■ EXERCISE REQUIREMENTS ■
Write out the passage from the forum thread on off-leash lunging word for word, starting at "A sound recall" and ending at "have his moments.".

■ ARTICLE ■

§

# Off leash lunge and "attack"



## Ivyacres (Jun 3, 2011)

A sound recall is very important. Honey has her moments...Good luck with the trainer, please let us know how it workds out.


----------



## cwag (Apr 25, 2017)

Are you sure he was trying to attack? Whenever a bigger dog came near my Bichon she would scream like she was being attacked but she wasn't. I do the same type off leash play with Rukie and he is doing so much better with recall now at almost 3 years old but like Honey and Leo, I fear he could have his moments.


----------



## ceegee (Mar 26, 2015)

As Ivyacres said, you need a bombproof recall if your dog is off-leash in public places. I sympathise with you because my last dog - who lived with a toy poodle at home - had very strong prey drive with all other small dogs (she never chased our own poodle) and I had to be very careful if walking her off-leash. I didn't take her on the off-leash trails at our club until I was sure I could call her off if she started chasing. We practised at home with the squirrels in the garden. When I could call her off a squirrel chase, I knew she was ready to go out in public! We always walked at quieter times on the trails, when we were less likely to encounter other walkers, and I reinforced the recall often (pockets full of treats). On the couple of occasions where I had to call her back, she came immediately. It's worth putting in the training time, for the peace of mind.

§

■ EXCERPTED DATA ■
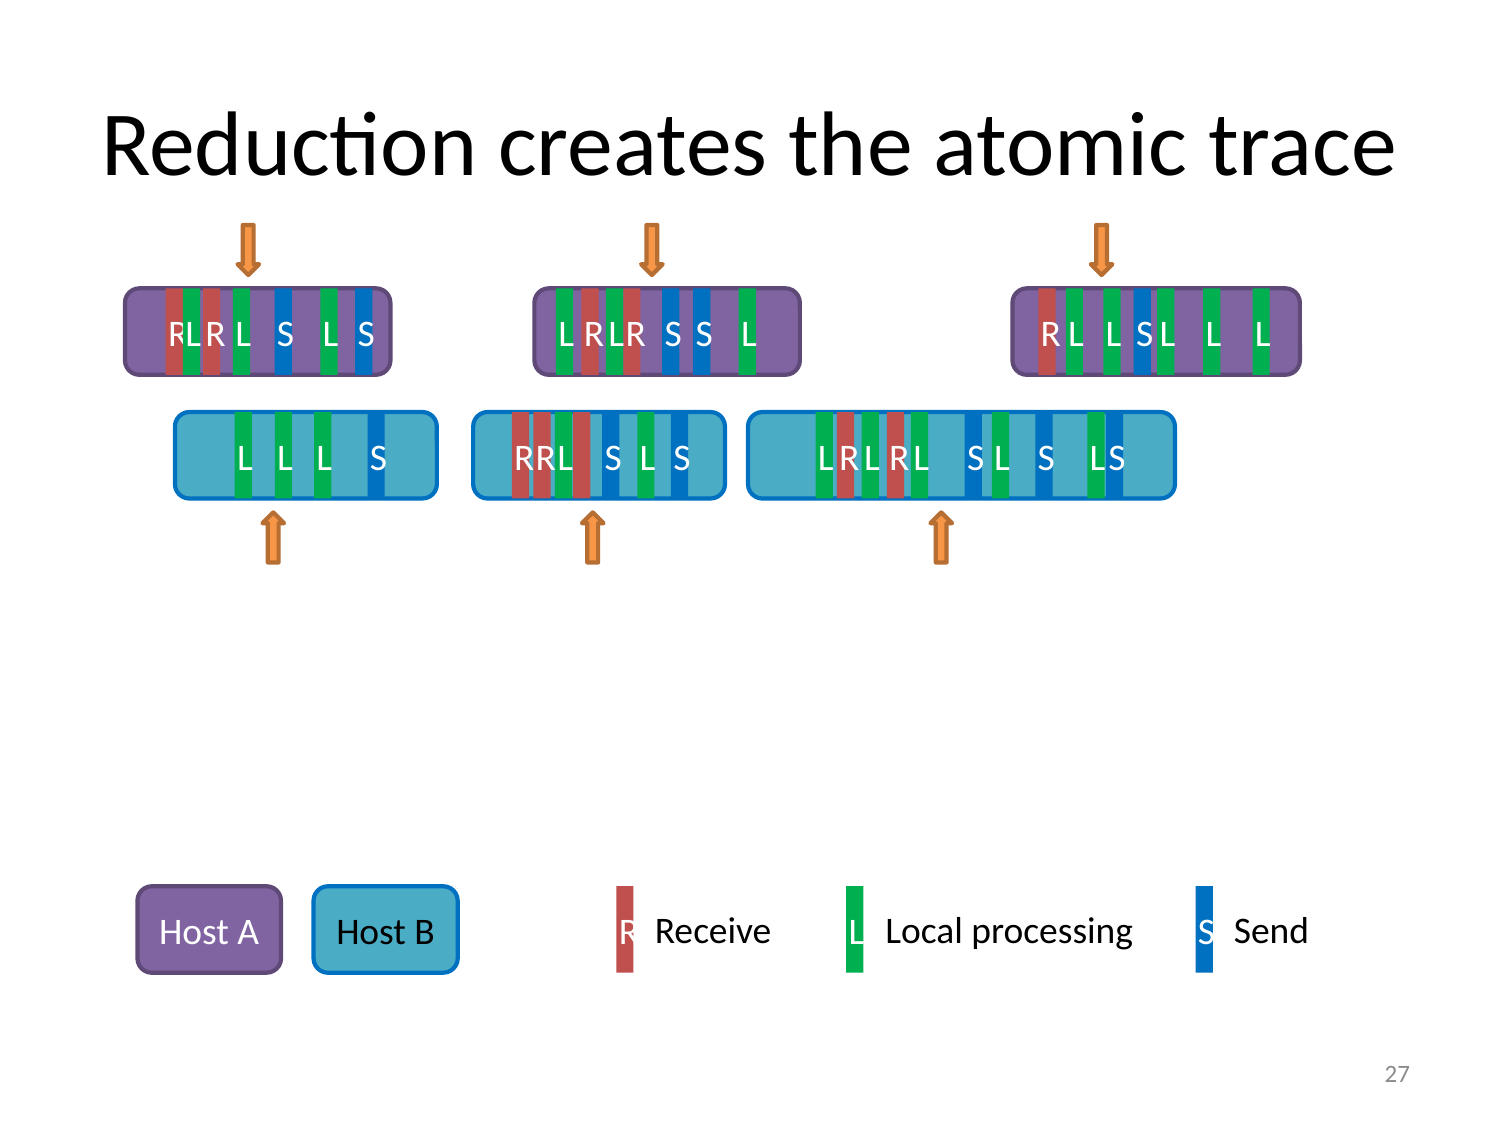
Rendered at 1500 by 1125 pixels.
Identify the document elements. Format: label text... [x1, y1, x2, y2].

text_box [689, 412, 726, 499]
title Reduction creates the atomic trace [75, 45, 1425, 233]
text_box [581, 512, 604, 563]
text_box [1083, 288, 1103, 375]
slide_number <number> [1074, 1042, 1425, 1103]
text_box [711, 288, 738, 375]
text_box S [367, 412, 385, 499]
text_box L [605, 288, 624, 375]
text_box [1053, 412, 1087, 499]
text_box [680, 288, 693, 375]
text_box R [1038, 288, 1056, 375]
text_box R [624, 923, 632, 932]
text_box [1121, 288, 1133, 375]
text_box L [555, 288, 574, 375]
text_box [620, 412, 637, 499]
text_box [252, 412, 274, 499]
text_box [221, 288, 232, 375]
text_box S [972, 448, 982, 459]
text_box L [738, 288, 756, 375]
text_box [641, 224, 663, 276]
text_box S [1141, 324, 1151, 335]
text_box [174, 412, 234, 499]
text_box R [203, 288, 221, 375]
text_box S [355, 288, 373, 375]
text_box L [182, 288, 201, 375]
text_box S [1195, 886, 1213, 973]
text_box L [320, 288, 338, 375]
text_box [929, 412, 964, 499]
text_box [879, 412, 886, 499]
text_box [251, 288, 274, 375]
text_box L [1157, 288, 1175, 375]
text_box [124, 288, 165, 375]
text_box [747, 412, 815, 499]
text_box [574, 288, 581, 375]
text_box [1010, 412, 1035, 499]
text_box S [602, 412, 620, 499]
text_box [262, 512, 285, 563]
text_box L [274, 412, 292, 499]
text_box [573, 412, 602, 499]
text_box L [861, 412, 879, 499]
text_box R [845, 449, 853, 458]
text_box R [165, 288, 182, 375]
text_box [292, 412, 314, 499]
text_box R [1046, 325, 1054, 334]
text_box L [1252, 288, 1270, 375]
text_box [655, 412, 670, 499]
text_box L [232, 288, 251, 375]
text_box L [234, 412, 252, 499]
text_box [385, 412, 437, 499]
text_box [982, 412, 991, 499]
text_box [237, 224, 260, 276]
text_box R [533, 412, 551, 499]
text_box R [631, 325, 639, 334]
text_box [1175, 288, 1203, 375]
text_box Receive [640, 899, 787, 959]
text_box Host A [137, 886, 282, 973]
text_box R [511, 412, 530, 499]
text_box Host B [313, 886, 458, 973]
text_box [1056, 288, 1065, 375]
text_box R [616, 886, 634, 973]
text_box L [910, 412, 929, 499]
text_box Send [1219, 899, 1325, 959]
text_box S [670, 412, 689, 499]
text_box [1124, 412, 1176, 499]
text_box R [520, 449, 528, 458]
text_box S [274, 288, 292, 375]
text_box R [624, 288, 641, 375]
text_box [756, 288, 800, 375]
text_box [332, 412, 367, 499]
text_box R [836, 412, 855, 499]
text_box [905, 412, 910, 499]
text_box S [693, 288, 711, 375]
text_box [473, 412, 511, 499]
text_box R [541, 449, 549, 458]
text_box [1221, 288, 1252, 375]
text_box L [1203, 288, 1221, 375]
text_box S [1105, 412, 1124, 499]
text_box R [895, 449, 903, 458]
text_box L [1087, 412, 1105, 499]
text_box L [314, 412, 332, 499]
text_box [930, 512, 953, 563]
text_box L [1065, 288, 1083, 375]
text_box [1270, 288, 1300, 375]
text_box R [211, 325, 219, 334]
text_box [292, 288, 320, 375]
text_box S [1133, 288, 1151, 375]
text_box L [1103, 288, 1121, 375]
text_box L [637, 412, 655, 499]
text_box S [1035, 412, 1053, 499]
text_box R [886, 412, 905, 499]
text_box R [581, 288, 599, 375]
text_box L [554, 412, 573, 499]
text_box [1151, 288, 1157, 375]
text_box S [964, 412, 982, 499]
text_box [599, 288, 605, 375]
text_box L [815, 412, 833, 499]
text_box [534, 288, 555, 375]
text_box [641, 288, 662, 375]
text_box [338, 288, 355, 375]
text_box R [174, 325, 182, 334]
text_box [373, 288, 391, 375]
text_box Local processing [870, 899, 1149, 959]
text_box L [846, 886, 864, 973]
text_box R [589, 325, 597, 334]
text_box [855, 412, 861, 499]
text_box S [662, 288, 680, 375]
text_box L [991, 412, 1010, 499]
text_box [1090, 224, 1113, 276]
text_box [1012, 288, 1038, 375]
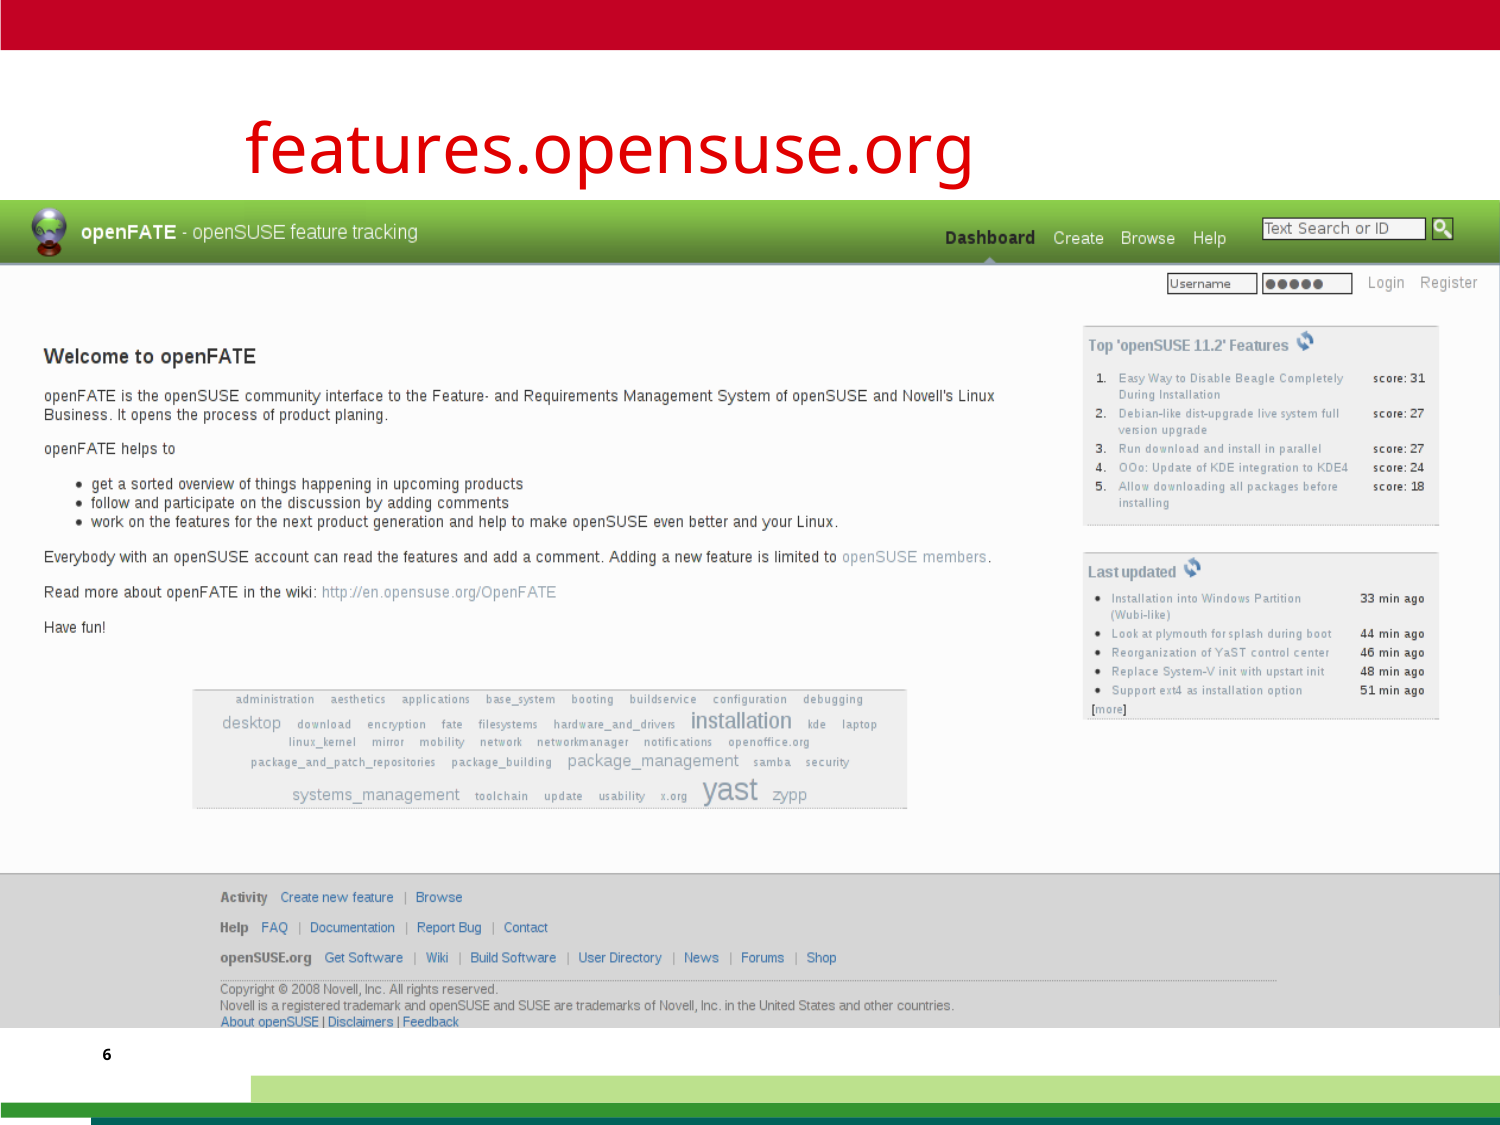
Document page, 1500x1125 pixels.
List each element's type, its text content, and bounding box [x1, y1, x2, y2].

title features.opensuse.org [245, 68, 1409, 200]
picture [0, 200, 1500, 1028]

§

■ ANSWER TO THIS EXERCISE ■
A sound recall is very important. Honey has her moments...Good luck with the trainer, please let us know how it workds out.


----------



## cwag (Apr 25, 2017)

Are you sure he was trying to attack? Whenever a bigger dog came near my Bichon she would scream like she was being attacked but she wasn't. I do the same type off leash play with Rukie and he is doing so much better with recall now at almost 3 years old but like Honey and Leo, I fear he could have his moments.